The Bank of England (BoE) decided to maintain its key interest rate at 3.75% during its June meeting, a move that was widely anticipated by financial markets. The decision, carried by a 7-2 vote, reflects the central bank's cautious stance as it navigates the lingering effects of an energy-driven inflation shock that shows signs of easing but remains a threat.
The two dissenting votes came from Monetary Policy Committee (MPC) members Megan Greene and Huw Pill, who advocated for a quarter-point increase to 4%. They argued that a preemptive move would help anchor inflation expectations and limit second-round effects, where higher energy costs could feed into wage demands and broader price increases.
Governor Andrew Bailey expressed optimism about the recent U.S.-Iran truce, which has helped stabilize global energy markets. However, he cautioned that earlier energy price spikes have already built inflationary pressure into the pipeline. The BoE now projects that inflation will rise above 3.25% in the fourth quarter, up from 2.8% in May, though this is lower than the 3.6%-3.7% peaks it had forecast under earlier scenarios.
The majority of the MPC, including Bailey, Sarah Breeden, Swati Dhingra, Clare Lombardelli, Catherine Mann, Dave Ramsden, and Alan Taylor, voted to hold rates steady. They cited softening demand and a weakening labor market as reasons to wait. Mann acknowledged higher inflation risks but believed the BoE could act quickly if needed.
Recent economic data provided some cover for the hold. The Office for National Statistics reported that the Consumer Prices Index rose 2.8% year-on-year in May, unchanged from April, with food inflation easing and services inflation picking up. Meanwhile, the unemployment rate edged up to 4.9%, and vacancies fell to 707,000 in the March-to-May period, below pre-pandemic levels, suggesting a looser labor market that could temper wage growth.
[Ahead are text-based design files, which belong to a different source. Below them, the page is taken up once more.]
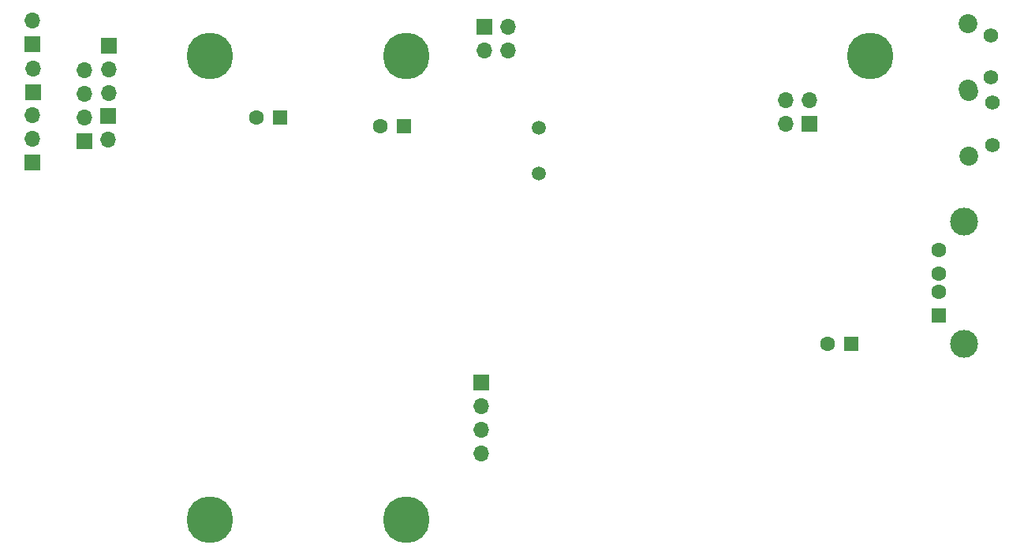
<source format=gbr>
%TF.GenerationSoftware,KiCad,Pcbnew,9.0.5*%
%TF.CreationDate,2025-10-23T08:30:37+01:00*%
%TF.ProjectId,Gotek,476f7465-6b2e-46b6-9963-61645f706362,rev?*%
%TF.SameCoordinates,Original*%
%TF.FileFunction,Soldermask,Bot*%
%TF.FilePolarity,Negative*%
%FSLAX46Y46*%
G04 Gerber Fmt 4.6, Leading zero omitted, Abs format (unit mm)*
G04 Created by KiCad (PCBNEW 9.0.5) date 2025-10-23 08:30:37*
%MOMM*%
%LPD*%
G01*
G04 APERTURE LIST*
%ADD10C,5.000000*%
%ADD11R,1.700000X1.700000*%
%ADD12O,1.700000X1.700000*%
%ADD13R,1.600000X1.600000*%
%ADD14C,1.600000*%
%ADD15C,1.575000*%
%ADD16C,2.025000*%
%ADD17R,1.500000X1.600000*%
%ADD18C,3.000000*%
%ADD19C,1.500000*%
G04 APERTURE END LIST*
D10*
%TO.C,H1*%
X118491000Y-60642500D03*
%TD*%
%TO.C,H2*%
X139573000Y-60642500D03*
%TD*%
%TO.C,H3*%
X118491000Y-110363000D03*
%TD*%
%TO.C,H4*%
X139573000Y-110363000D03*
%TD*%
%TO.C,H5*%
X189357000Y-60642500D03*
%TD*%
D11*
%TO.C,J10*%
X105038525Y-69713475D03*
D12*
X105038525Y-67173475D03*
X105038525Y-64633475D03*
X105038525Y-62093475D03*
%TD*%
D11*
%TO.C,J7*%
X147653375Y-95653700D03*
D12*
X147653375Y-98193700D03*
X147653375Y-100733700D03*
X147653375Y-103273700D03*
%TD*%
D13*
%TO.C,C1*%
X187333138Y-91535250D03*
D14*
X184833138Y-91535250D03*
%TD*%
D15*
%TO.C,S4*%
X202485625Y-70133600D03*
X202485625Y-65633600D03*
D16*
X199985625Y-71383600D03*
X199985625Y-64383600D03*
%TD*%
D13*
%TO.C,C17*%
X139304913Y-68164075D03*
D14*
X136804913Y-68164075D03*
%TD*%
D11*
%TO.C,J1*%
X148000000Y-57500000D03*
D12*
X150540000Y-57500000D03*
X148000000Y-60040000D03*
X150540000Y-60040000D03*
%TD*%
D15*
%TO.C,S3*%
X202345925Y-62915800D03*
X202345925Y-58415800D03*
D16*
X199845925Y-64165800D03*
X199845925Y-57165800D03*
%TD*%
D11*
%TO.C,JD1*%
X99568000Y-64465200D03*
D12*
X99568000Y-61925200D03*
%TD*%
D11*
%TO.C,MO1*%
X99456875Y-72002650D03*
D12*
X99456875Y-69462650D03*
X99456875Y-66922650D03*
%TD*%
D11*
%TO.C,J3*%
X107664250Y-59467750D03*
D12*
X107664250Y-62007750D03*
X107664250Y-64547750D03*
%TD*%
D11*
%TO.C,J2*%
X182857775Y-67846575D03*
D12*
X180317775Y-67846575D03*
X182857775Y-65306575D03*
X180317775Y-65306575D03*
%TD*%
D17*
%TO.C,P3*%
X196706525Y-88456650D03*
D14*
X196706525Y-85956650D03*
X196706525Y-83956650D03*
X196706525Y-81456650D03*
D18*
X199416525Y-91526650D03*
X199416525Y-78386650D03*
%TD*%
D11*
%TO.C,JE1*%
X99456875Y-59356625D03*
D12*
X99456875Y-56816625D03*
%TD*%
D19*
%TO.C,Y1*%
X153800175Y-73233450D03*
X153800175Y-68333450D03*
%TD*%
D11*
%TO.C,J4*%
X107607100Y-67016075D03*
D12*
X107607100Y-69556075D03*
%TD*%
D13*
%TO.C,C19*%
X126017025Y-67227450D03*
D14*
X123517025Y-67227450D03*
%TD*%
M02*

</source>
Financial markets reacted to the decision with a sell-off in sterling, which fell 0.6% to around $1.3212, while the FTSE 100 index dropped 1%. The two-year gilt yield, sensitive to rate expectations, hovered near 4.2%. Analysts interpreted the pause as a delay rather than a dovish turn. George Brown of Schroders noted that the bar for further hikes remains high, but the BoE cannot afford complacency if inflation expectations drift higher.
J.P. Morgan pushed back its forecast for the next rate rise to November from July, citing a potential recovery in growth and the labor market that could strengthen pass-through into wages and core prices. The bank also noted that if other central banks tighten further, the BoE may find it difficult to simply hold rates.
The BoE's decision contrasts with actions by other major central banks. The European Central Bank raised its deposit rate to 2.25% last week, and the Bank of Japan lifted its short-term policy rate to 1%, the highest since 1995. The Federal Reserve held rates steady this week but noted that U.S. inflation remains elevated.
On the consumer front, British retail sales rose 1.2% in May, supported by warm weather and stronger online and clothing sales. However, households remain cautious about big-ticket purchases, and major retailers like Tesco and Morrisons have seen sales growth slow since the conflict began. The risk remains that if energy flows through the Strait of Hormuz face disruptions or if households and firms start expecting persistent 3%-plus inflation, the BoE's pause could prove late rather than prudent. Conversely, if energy prices continue to ease, the next move could be a cut, possibly as early as December.